Abstract: Introduction: Impaired neovascularization of ischemic tissue is a hallmark of diabetic vasculopathy but thecauses leading to its pathogenesis are poorly understood. Thioredoxin interacting protein (TXNIP), an exquisitely glucose-sensitive gene that is overexpressed in diabetes, has been found to modulate vascular endothelial growth factor (VEGF). We hypothesized that hyperglycemia-induced dysregulation of TXNIP plays a causal role in the impaired angiogenesis of diabetes.
Objective: To investigate whether targeted silencing of TXNIP would rescue impaired angiogenesis in diabetes mellitus.
Methods: Endothelial cell (EC) migration, proliferation, tubulogenesis, VEGF production and sensitivity to VEGF action were assessed in a range of glucose conditions. TXNIP was modulated by siRNA-knockdown or by overexpression. Hindlimb ischemia was generated in streptozotocin-induced diabetic mice and siRNA delivered intramuscularly. Hindlimb perfusion, capillary density and VEGF levels were assessed.

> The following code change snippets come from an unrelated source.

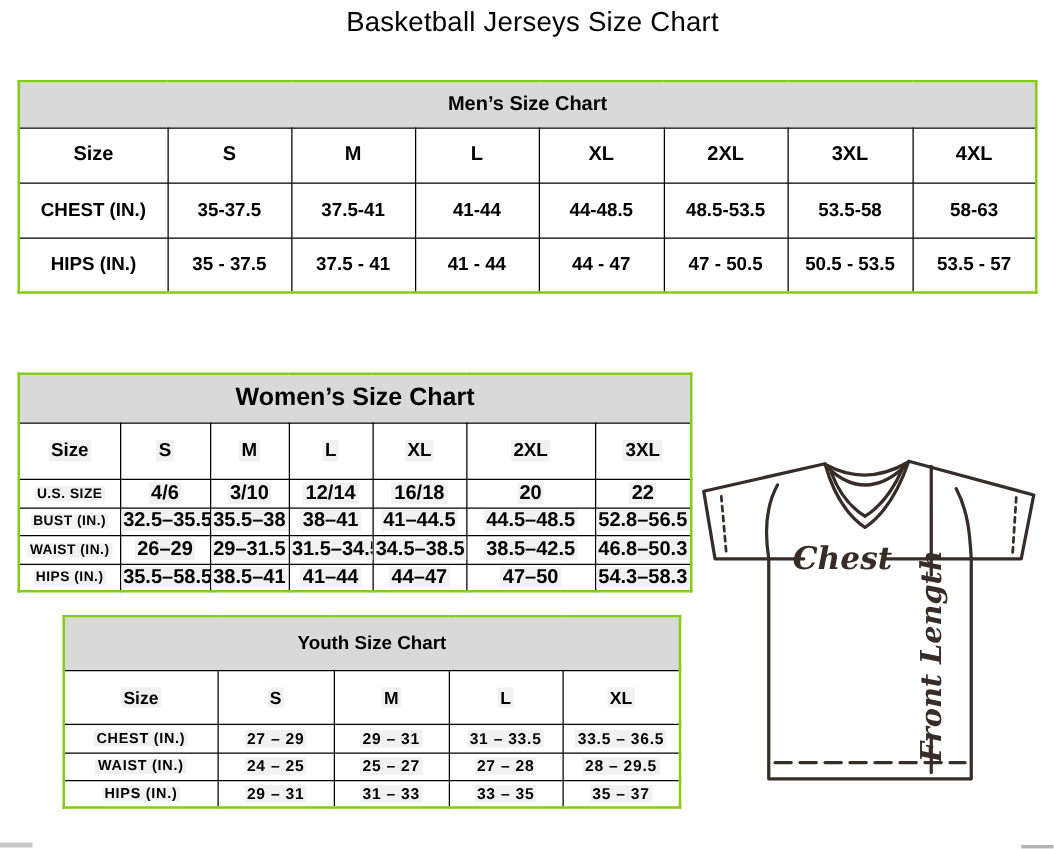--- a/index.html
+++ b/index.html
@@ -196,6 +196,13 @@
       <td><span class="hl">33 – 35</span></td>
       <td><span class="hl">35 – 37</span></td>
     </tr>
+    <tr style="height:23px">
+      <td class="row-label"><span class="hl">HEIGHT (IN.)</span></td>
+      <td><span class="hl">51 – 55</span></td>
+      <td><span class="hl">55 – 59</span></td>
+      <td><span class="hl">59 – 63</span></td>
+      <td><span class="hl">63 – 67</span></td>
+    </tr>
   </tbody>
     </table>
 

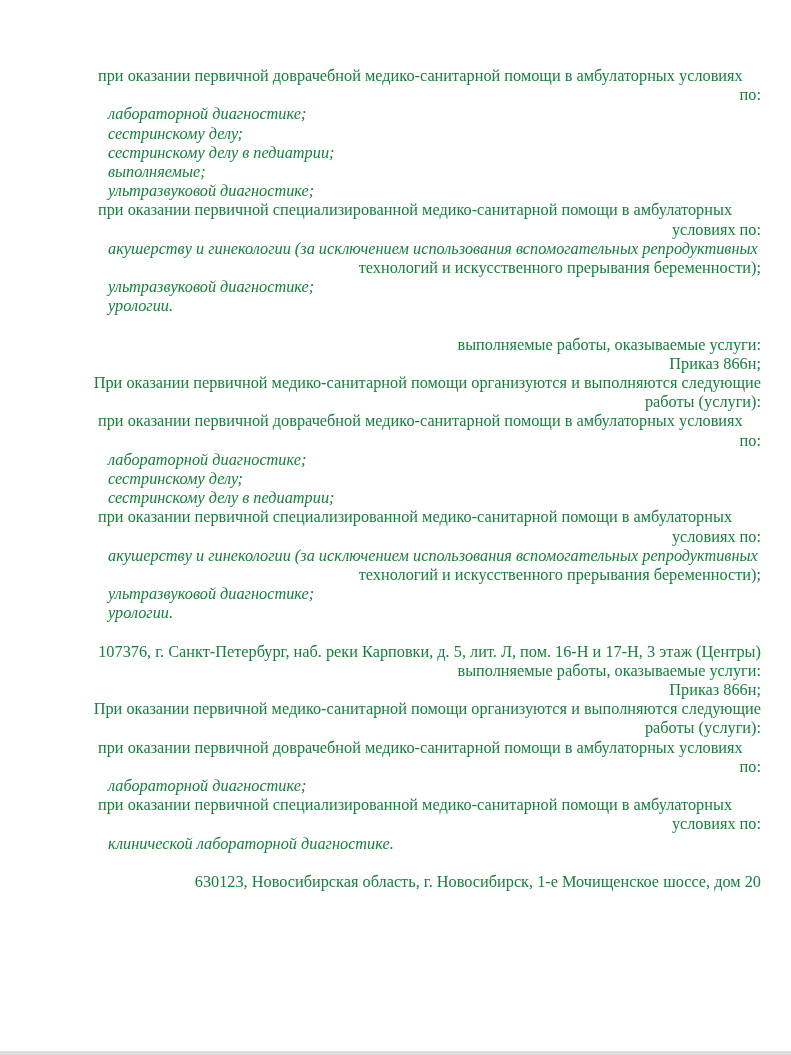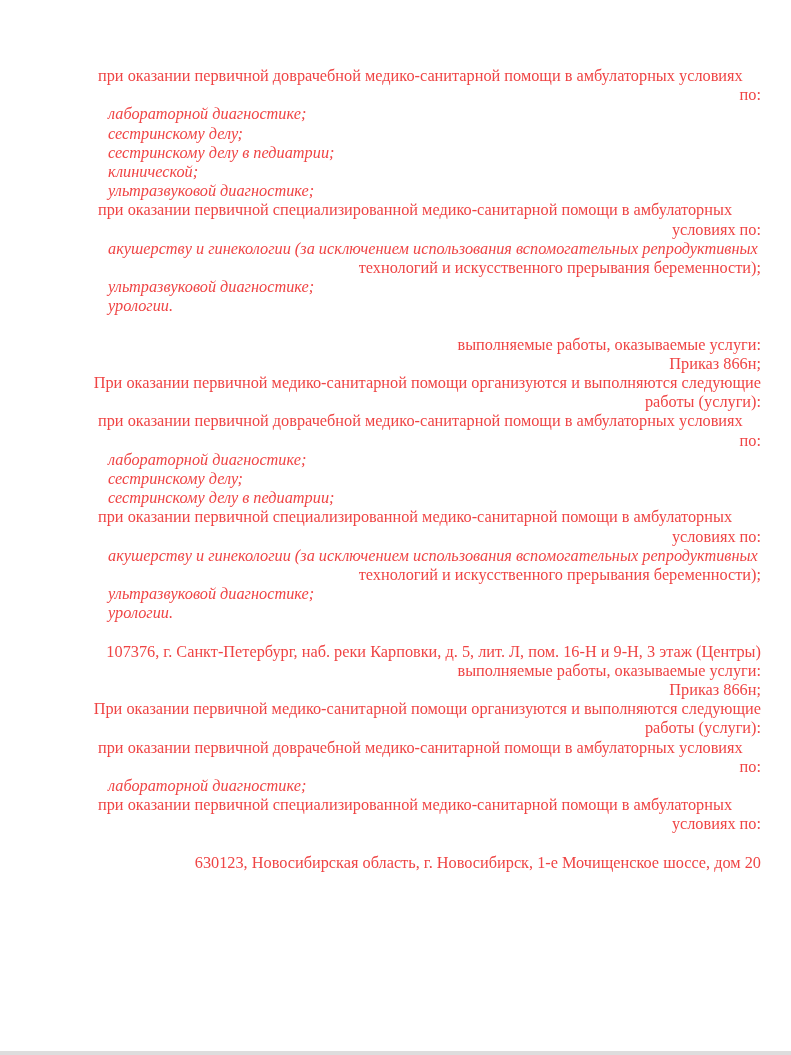--- a/index.html
+++ b/index.html
@@ -50,7 +50,7 @@
 <body style="background: rgb(255, 255, 255);">
 
 <div class="page" style="background: rgb(255, 255, 255);">
-  <div class="doc" style="color: #ef4444;">
+  <div class="doc" style="color: #15803d;">
       <div class="section">
         <div class="line indent-1">при оказании первичной доврачебной медико-санитарной помощи в амбулаторных условиях</div>
         <div class="line indent-0">по:</div>

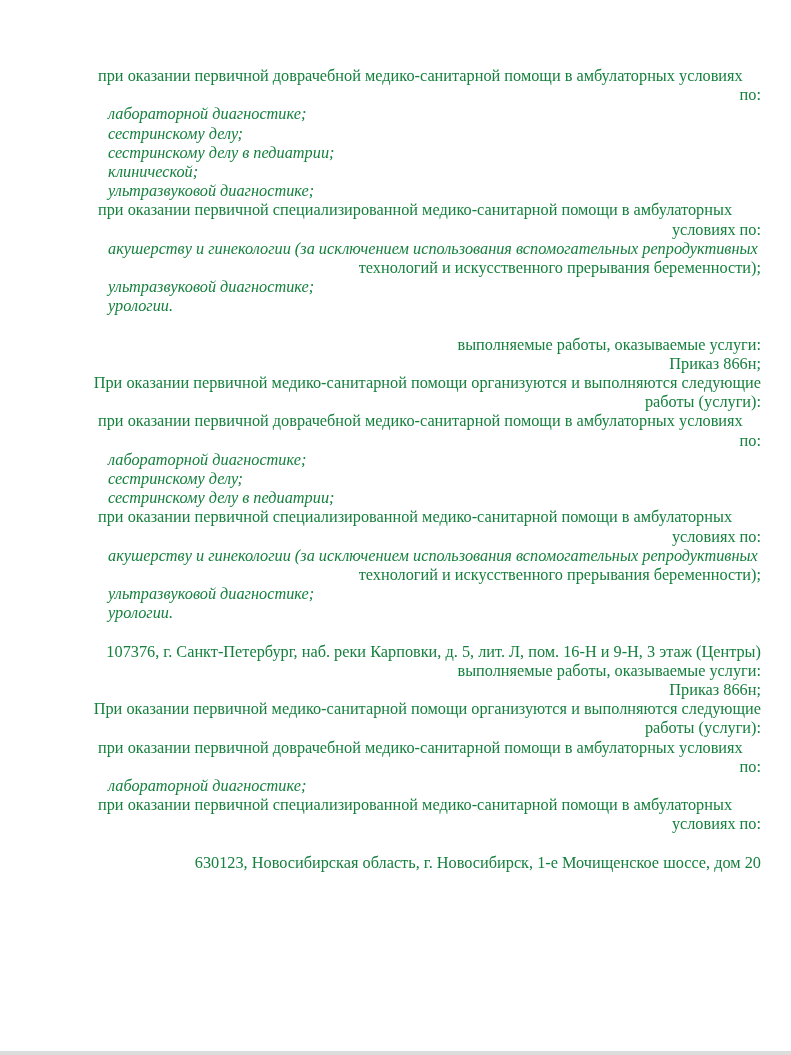--- a/index.html
+++ b/index.html
@@ -57,7 +57,7 @@
         <div class="line indent-2">лабораторной диагностике;</div>
         <div class="line indent-2">сестринскому делу;</div>
         <div class="line indent-2">сестринскому делу в педиатрии;</div>
-        <div class="line indent-2">клинической;</div>
+        <div class="line indent-2">выполняемые;</div>
         <div class="line indent-2">ультразвуковой диагностике;</div>
         <div class="line indent-1">при оказании первичной специализированной медико-санитарной помощи в амбулаторных</div>
         <div class="line indent-0">условиях по:</div>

Results: Increasing glucose concentrations (5-25 mmol/L) dose-dependently induced TXNIP, a finding associated with impairment of EC migration, proliferation, tubulogenesis, VEGF production and sensitivity to VEGF action. Overexpression of TXNIP in normoglycemia replicated all EC dysfunction seen in hyperglycemia. Notably, TXNIP silencing by siRNA rescued all hyperglycemia-induced EC dysfunction, restoring VEGF production and sensitivity to VEGF action to normoglycemic levels. Impaired angiogenesis in a diabetic hindlimb ischemia model was associated with TXNIP overexpression and reduced VEGF production. In vivo normalization of TXNIP expression by siRNA to non-diabetic levels rescued diabetes-related impairment of angiogenesis and functional recovery in the ischemic hindlimbs, with restoration of VEGF production.
Conclusions: TXNIP plays a causal role in the pathogenesis of hyperglycemia-induced impairment of EC function and angiogenesis. TXNIP inhibition can abrogate diabetes-related impairment in angiogenesis, with implications for the therapeutic modulation of diabetic vasculopathy.